Yesterday, Democrat candidate for Ohio Governor Richard Cordray was caught using taxpayer resources for political purposes, a violation of Ohio law.
“Once again, Richard Cordray has proved himself to be unfit for the office of Ohio Governor and showed Ohioans that he can't be trusted,” said ORP Chairman Jane Timken. "It’s embarrassing that Cordray, a former Attorney General, is refusing to follow Ohio law and copyright agreements by using a taxpayer-funded multimedia service to prop up his political campaign.”
Ohio Revised Code 3353.07
- "The Ohio government telecommunications service shall provide the state government and affiliated organizations with multimedia support including audio, visual, and internet services, multimedia streaming, and hosting multimedia programs. Services provided by the Ohio government telecommunications service shall not be used for political purposes included in campaign materials, or otherwise used to influence an election,
legislation, issue, judicial decision, or other policy of state government."
. Furthermore you agree not to copy, sell, rent or otherwise transfer the content."
PLEASE NOTE: We would supply you with the shoddy footage they used in their ad - but it flashes Ohio Channel across the bottom of the screen and we follow the law.
Cordray campaign says it's OK using footage from state government channel in TV ad, despite policy
By Andrew Tobias
CLEVELAND, Ohio -- Richard Cordray's campaign for Ohio governor says it will continue to use footage shot by the state government's TV channel in a campaign ad, despite the service's policy barring its footage from being used for political purposes.
The Cordray campaign said its use of a 2010 news conference Cordray gave as state attorney general is fair use, a legal concept that allows copyrighted material to be used without permission under certain conditions, such as commentary or news reporting. But an official with the Ohio Channel, which recorded the news conference, said that's against the quasi-governmental agency's internal policy. The official, Executive Director Dan Shellenbarger, also cited a state law that forbids its services from being used for political purposes.
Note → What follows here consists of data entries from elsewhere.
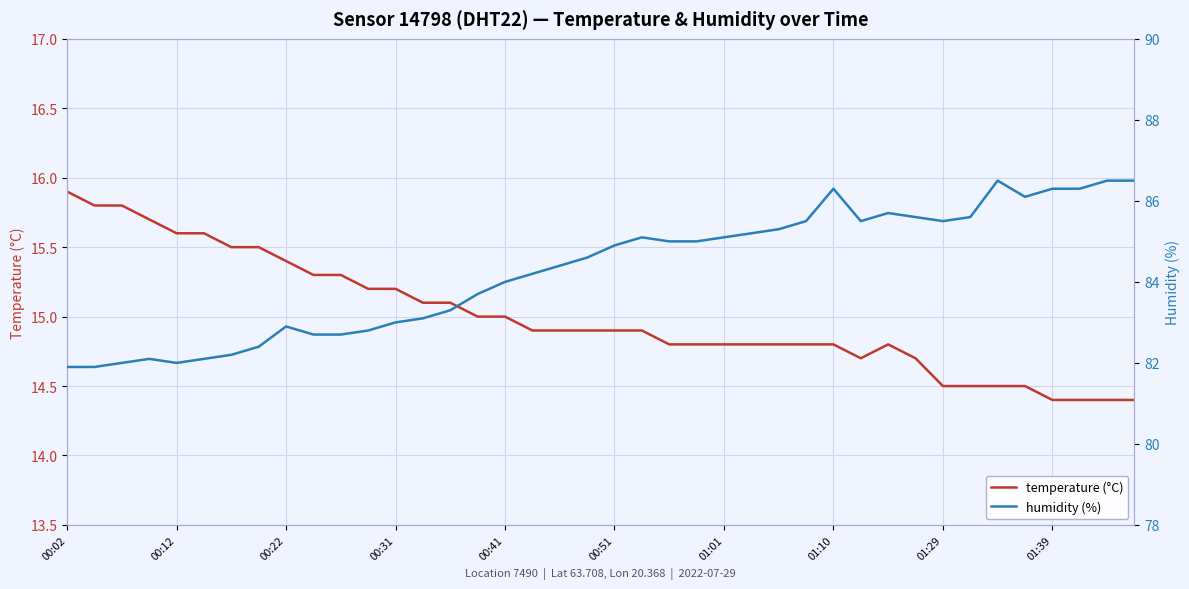

How many interior local valleys does the temperature (°C) series have?

1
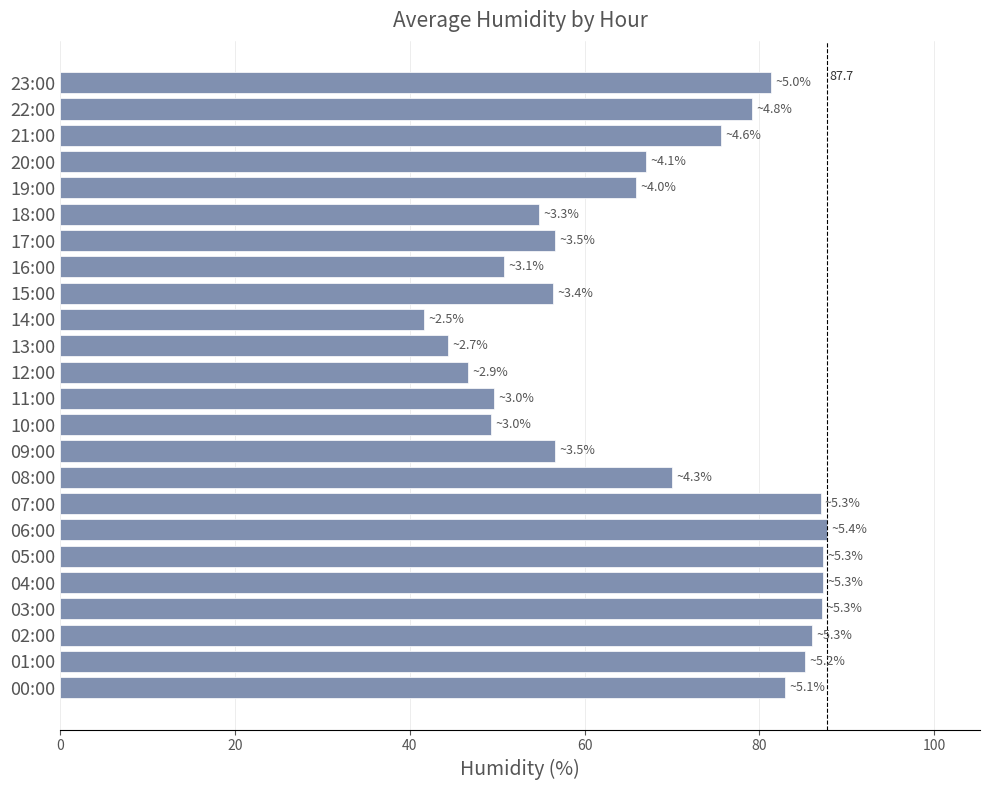

Which category has the lowest value across all series?

14:00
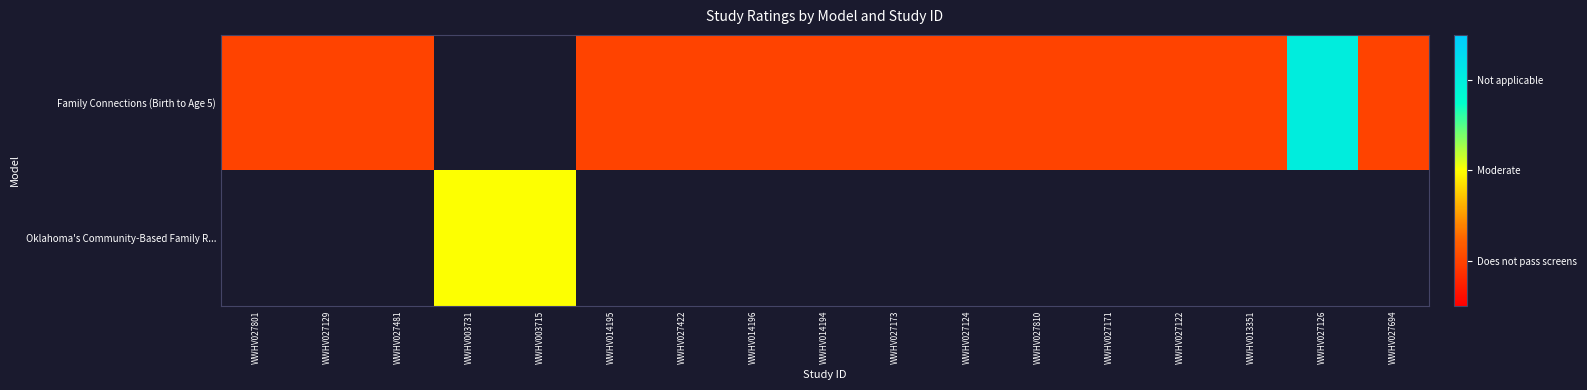

Is the value of Oklahoma's Community-Based Family R... at WWHV027124 greater than the value of Family Connections (Birth to Age 5) at WWHV027173?

No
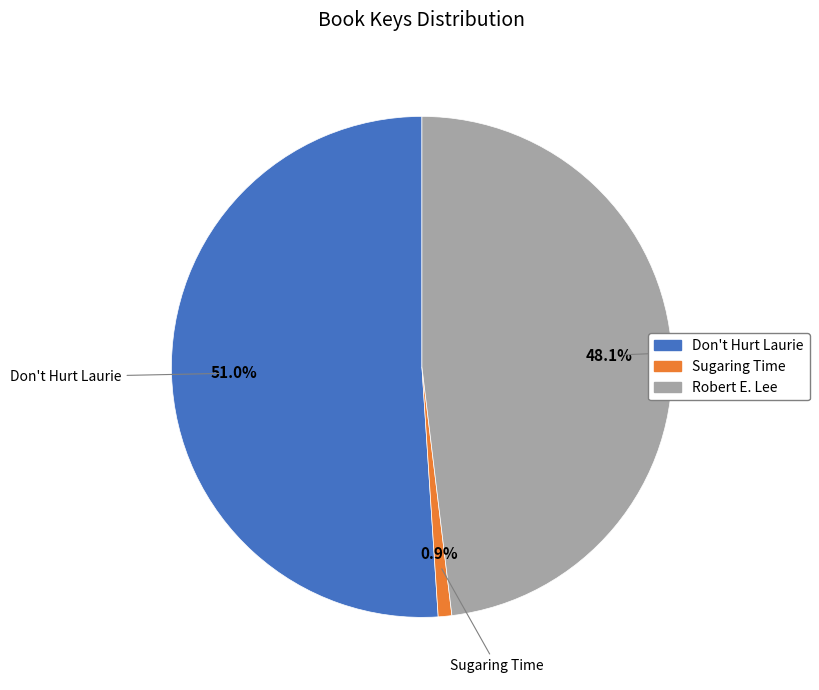

What is the ratio of the value at Don't Hurt Laurie to the value at Sugaring Time?

58.3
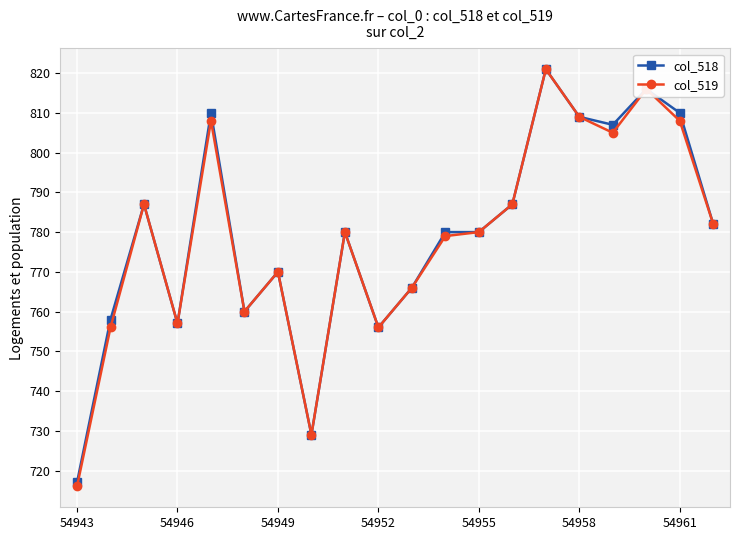

How many categories are shown in the chart?

20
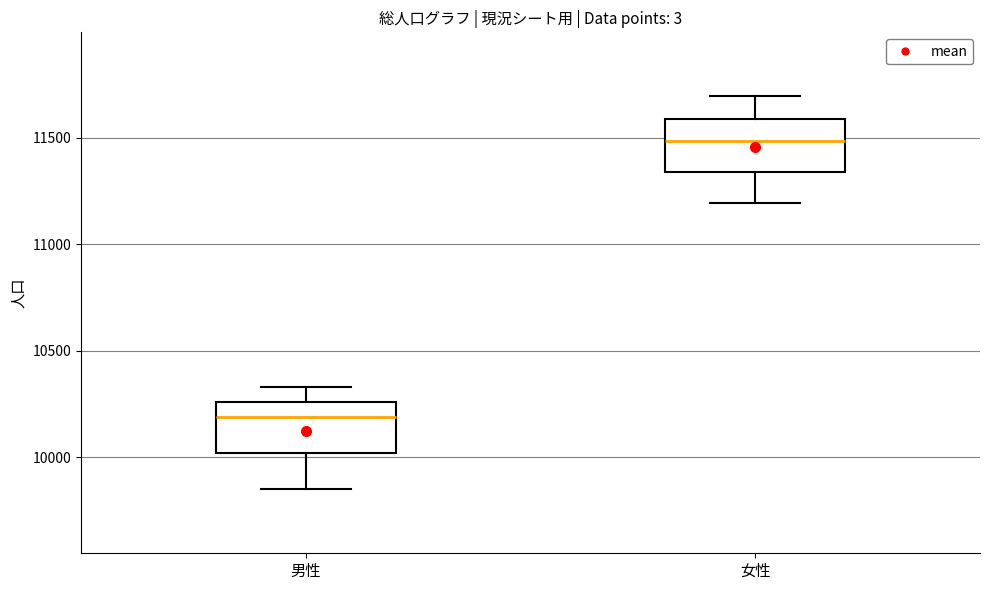

Reading left to right, read every box against the y-axis: the position of its median line, the range the box covers, and the ends of its whiskers. The values are not printed on the chart, so give them approximately, as read against the axis.

男性: median 10200, box 10000 to 10250, whiskers 9850 to 10350
女性: median 11500, box 11350 to 11600, whiskers 11200 to 11700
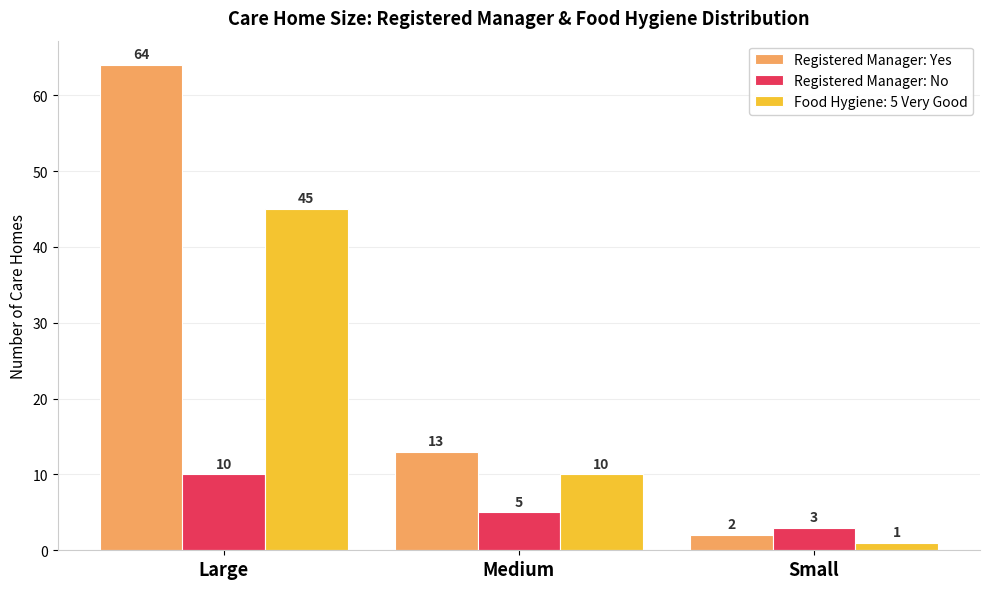

Are the bars horizontal?

No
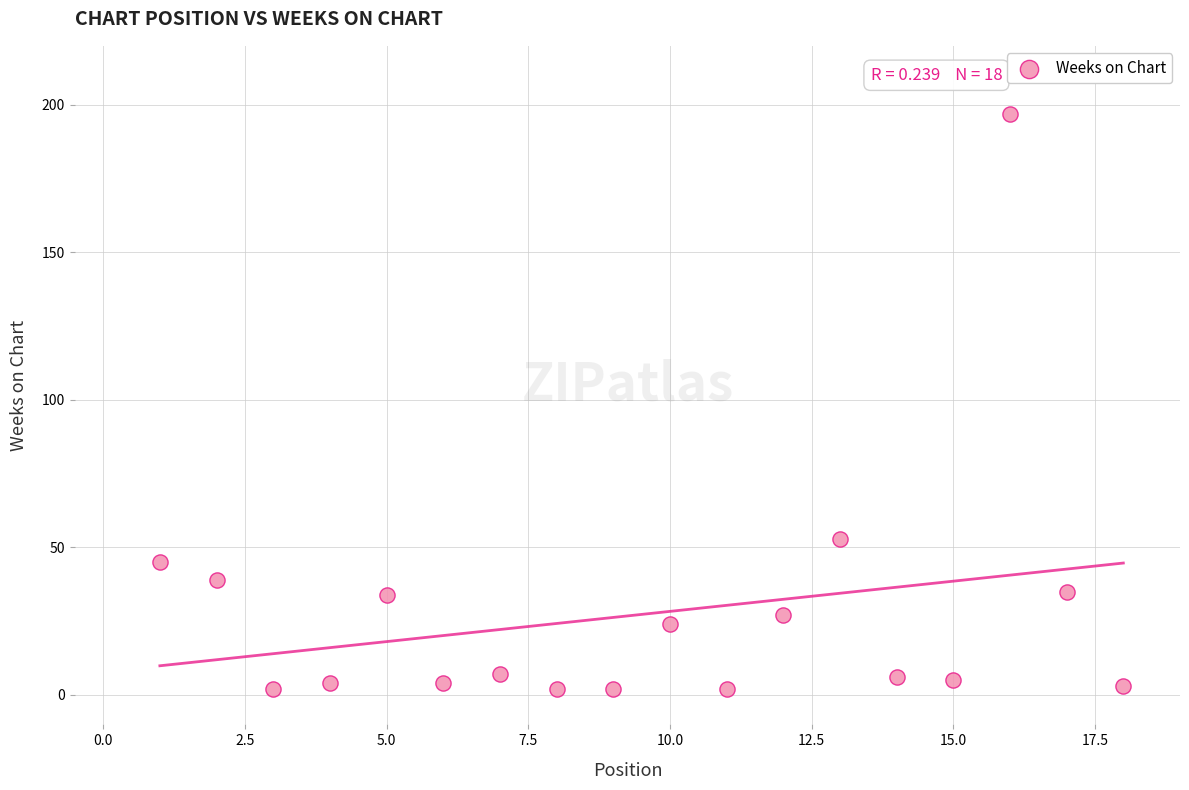

What Y value in the scatter plot is closest to 99?

53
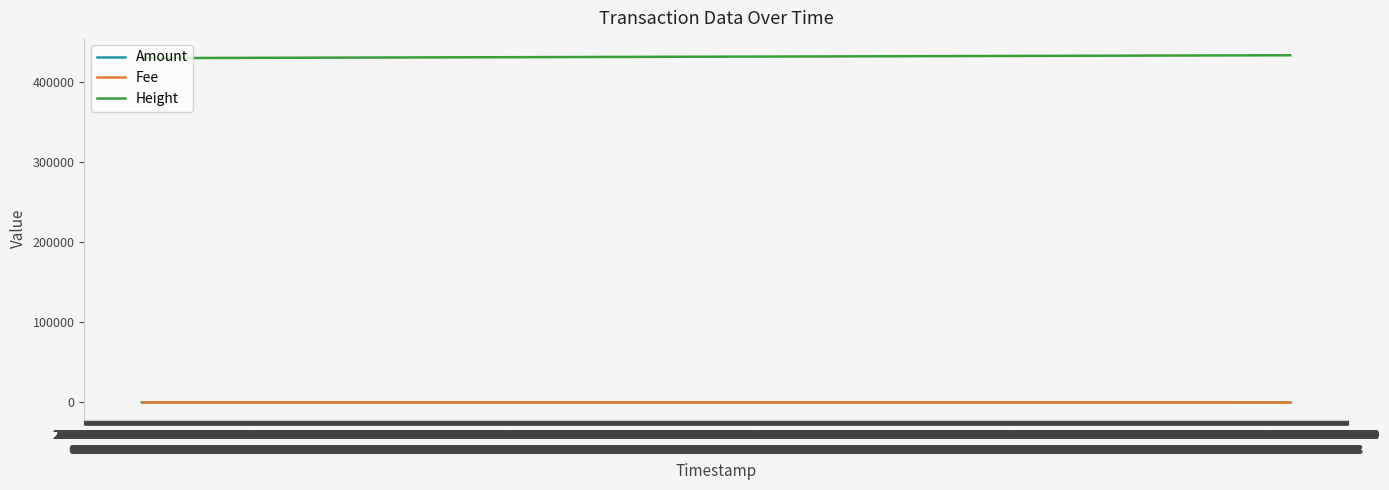

Which series has the largest range (max minus min)?

Height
"Usually, they have the idea, and it's a mistaken idea, that it's public and that it's fair use, so it requires a little bit of education ... on what is appropriate use and what is inappropriate," Shellenbarger told cleveland.com
The three-second clip, depicting Cordray announcing a multi-million-dollar drug bust, appeared in a Cordray campaign ad that launched Saturday as part of a six-figure ad campaign airing on TV stations across Ohio. Cordray is a Democrat running against current state Attorney General Mike DeWine, a Republican.
Shellenbarger said Monday that it's common for political campaigns to attempt to use the channel's archival footage, which includes untold hours of video of legislative sessions, press conferences and other events. But, he said they usually pull the ad once they're told they don't have permission to use it.
"We've had a very good record of having them comply. Usually, it's just a misunderstanding," he said.
Shellenbarger, speaking generally about his station's policies, pointed to a 2001 state law that created the Ohio Channel, which says "Services provided by the Ohio government telecommunications service shall not be used for political purposes included in campaign materials, or otherwise used to influence an election, legislation, issue, judicial decision, or other policy of state government."
But the Cordray campaign argues the law as written does not seem to explicitly apply to reusing archival footage that's available on the Internet. It also pointed out that although the law says that the Ohio Channel footage can't be used to influence a judicial decision, DeWine's office has cited it in legal filings while defending contested state laws. The campaign has no plans to pull the ad, officials said.
Niraj Antani, a Republican state representative from the Dayton area who supports DeWine, said in an interview that he's wanted to use Ohio Channel footage of his speeches from the state legislative floor in his past campaigns, but has been denied permission. Antani recognized the footage as from the Ohio Channel when he watched the ad online on Friday. He has shared his concerns with the Ohio Channel, he said.
"I'd like to use it for my campaign material, but as a lawmaker, you have to respect the law, and I respect their right to copyright," Antani said.
Shellenbarger said Monday that he had reached out to the Cordray's campaign, and expected to have a conversation with them about the footage. He did not respond to a follow-up message on Tuesday.